In search of wine, ancients become earliest chocoholics

The human love affair with chocolate is at least 3,000 years old -- and it began at least 500 years earlier than previously thought, according to new analyses of pottery shards from the Ulúa Valley region of northern Honduras.

But the first people to appreciate the cacao tree were probably after a buzz of another kind -- a fermented, winelike drink, research shows -- and only later discovered the chocolaty taste we love today.

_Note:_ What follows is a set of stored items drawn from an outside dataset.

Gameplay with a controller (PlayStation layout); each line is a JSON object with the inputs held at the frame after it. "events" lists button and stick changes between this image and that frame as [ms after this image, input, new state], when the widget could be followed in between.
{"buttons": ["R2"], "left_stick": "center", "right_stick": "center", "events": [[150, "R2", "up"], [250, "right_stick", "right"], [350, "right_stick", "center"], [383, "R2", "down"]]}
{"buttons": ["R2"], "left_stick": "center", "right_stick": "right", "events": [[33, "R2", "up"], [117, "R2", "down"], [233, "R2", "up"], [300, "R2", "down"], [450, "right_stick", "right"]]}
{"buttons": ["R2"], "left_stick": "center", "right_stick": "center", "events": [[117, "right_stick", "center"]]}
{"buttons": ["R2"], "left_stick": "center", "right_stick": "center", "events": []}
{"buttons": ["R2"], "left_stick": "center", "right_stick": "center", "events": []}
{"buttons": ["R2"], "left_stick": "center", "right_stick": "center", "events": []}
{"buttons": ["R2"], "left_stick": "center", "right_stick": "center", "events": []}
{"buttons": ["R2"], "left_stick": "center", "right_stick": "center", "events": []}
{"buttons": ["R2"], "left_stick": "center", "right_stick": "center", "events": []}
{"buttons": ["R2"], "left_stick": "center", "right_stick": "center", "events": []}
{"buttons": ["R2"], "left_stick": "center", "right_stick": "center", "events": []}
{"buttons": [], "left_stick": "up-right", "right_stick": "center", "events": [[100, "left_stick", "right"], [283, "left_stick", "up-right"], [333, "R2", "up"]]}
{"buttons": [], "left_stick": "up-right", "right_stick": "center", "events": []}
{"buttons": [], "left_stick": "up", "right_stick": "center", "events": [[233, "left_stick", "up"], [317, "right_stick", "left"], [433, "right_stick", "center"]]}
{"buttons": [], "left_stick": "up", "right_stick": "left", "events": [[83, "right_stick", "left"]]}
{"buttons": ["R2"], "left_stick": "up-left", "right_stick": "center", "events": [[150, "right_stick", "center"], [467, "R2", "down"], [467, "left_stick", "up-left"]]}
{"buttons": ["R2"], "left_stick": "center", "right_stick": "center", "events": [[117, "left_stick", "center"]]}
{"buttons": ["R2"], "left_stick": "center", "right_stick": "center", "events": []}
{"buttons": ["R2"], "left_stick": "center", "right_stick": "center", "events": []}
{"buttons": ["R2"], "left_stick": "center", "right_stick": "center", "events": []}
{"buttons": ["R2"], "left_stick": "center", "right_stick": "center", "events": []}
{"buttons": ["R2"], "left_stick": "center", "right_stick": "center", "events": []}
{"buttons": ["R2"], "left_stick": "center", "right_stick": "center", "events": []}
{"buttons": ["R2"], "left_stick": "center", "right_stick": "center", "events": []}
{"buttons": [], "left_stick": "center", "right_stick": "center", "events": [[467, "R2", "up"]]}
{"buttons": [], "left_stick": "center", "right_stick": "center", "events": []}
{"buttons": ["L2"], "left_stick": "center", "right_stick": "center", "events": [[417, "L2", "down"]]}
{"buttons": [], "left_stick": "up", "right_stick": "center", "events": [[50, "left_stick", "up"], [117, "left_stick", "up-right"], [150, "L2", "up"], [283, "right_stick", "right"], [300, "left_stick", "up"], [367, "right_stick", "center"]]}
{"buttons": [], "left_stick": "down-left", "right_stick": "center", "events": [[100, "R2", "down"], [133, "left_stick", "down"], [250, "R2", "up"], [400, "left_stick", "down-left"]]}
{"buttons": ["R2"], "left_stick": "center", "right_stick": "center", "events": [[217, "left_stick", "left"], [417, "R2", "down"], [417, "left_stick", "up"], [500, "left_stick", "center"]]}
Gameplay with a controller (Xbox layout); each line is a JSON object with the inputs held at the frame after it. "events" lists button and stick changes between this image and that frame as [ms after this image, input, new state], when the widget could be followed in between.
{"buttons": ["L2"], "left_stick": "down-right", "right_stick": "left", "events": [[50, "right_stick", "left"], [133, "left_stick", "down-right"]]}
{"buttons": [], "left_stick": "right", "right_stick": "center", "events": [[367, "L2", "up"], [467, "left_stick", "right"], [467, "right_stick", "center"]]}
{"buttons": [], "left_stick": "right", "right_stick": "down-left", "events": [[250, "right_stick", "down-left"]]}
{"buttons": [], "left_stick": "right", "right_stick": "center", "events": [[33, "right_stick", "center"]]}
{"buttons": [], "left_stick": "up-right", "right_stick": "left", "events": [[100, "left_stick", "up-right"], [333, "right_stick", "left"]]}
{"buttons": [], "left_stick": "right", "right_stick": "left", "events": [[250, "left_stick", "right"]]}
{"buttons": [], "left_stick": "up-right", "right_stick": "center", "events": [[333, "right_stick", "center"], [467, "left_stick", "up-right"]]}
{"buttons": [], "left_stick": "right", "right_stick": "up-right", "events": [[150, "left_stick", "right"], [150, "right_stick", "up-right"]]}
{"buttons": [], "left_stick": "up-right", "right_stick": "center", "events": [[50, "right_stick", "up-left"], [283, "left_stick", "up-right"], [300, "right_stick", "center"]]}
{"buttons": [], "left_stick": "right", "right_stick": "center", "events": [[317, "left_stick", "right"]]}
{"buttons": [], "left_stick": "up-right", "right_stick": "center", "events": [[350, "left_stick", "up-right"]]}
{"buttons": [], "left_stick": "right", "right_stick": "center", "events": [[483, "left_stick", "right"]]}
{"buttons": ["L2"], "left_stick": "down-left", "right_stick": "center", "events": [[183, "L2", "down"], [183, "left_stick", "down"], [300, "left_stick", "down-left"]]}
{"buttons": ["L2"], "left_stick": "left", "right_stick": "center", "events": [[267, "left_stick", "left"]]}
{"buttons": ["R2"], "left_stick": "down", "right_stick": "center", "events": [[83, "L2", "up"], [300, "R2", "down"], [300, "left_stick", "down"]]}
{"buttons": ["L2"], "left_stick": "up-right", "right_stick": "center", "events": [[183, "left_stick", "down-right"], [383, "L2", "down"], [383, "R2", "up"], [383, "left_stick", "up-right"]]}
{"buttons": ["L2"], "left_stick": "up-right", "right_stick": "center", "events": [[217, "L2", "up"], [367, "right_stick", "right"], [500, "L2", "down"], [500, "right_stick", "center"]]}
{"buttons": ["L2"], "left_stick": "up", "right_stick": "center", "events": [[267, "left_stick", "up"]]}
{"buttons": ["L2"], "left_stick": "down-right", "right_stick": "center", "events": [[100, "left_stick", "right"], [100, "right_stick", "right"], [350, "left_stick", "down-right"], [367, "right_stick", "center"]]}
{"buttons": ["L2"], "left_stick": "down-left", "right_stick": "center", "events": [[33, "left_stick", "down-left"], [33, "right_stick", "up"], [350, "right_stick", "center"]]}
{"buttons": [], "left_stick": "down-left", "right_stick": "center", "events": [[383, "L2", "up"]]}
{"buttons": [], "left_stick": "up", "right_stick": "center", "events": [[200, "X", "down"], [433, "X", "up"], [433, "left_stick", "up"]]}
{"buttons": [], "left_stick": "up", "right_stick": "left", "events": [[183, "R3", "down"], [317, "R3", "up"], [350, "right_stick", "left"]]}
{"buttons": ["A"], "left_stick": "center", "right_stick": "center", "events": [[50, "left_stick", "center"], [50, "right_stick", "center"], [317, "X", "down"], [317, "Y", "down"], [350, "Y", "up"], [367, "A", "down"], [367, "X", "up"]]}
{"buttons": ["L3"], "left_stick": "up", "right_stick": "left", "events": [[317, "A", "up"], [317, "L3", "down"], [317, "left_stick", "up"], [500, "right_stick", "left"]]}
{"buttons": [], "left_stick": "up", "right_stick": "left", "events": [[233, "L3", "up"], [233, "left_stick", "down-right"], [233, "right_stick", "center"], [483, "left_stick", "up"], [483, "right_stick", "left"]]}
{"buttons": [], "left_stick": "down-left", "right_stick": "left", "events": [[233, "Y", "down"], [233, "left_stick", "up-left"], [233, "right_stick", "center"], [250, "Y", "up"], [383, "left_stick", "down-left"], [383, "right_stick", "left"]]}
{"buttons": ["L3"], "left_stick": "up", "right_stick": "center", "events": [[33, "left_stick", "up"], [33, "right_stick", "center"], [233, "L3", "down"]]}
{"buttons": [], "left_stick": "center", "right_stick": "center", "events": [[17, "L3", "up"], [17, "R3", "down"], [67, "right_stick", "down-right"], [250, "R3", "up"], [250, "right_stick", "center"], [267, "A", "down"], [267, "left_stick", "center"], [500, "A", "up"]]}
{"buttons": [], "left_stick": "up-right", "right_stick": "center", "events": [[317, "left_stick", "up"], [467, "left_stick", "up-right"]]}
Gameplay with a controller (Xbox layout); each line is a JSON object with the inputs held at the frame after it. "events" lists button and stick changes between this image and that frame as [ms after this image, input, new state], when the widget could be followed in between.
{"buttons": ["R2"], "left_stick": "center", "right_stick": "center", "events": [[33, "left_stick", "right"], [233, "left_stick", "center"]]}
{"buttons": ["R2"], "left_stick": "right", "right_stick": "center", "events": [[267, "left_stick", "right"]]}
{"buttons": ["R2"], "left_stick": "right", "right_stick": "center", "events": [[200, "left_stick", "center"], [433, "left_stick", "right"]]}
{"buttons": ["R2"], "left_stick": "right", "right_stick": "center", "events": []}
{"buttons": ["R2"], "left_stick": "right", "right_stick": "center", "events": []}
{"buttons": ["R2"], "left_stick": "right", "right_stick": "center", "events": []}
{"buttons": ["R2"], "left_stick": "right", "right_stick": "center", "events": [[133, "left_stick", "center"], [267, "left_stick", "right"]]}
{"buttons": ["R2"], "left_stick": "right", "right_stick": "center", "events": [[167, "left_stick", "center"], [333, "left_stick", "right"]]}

In research published in the Nov. 27 issue of the Proceedings of the National Academy of Sciences, Cornell professor of anthropology John Henderson and colleagues found traces of caffeine and theobromine, an alkaloid similar to caffeine but specific to cacao, in 11 shards dated to 1100 B.C. The samples came from excavations directed by Henderson and University of California-Berkeley anthropology professor Rosemary Joyce at a site known as Puerto Escondido.

The findings offer chemical evidence for the earliest cacao consumption anywhere in the world.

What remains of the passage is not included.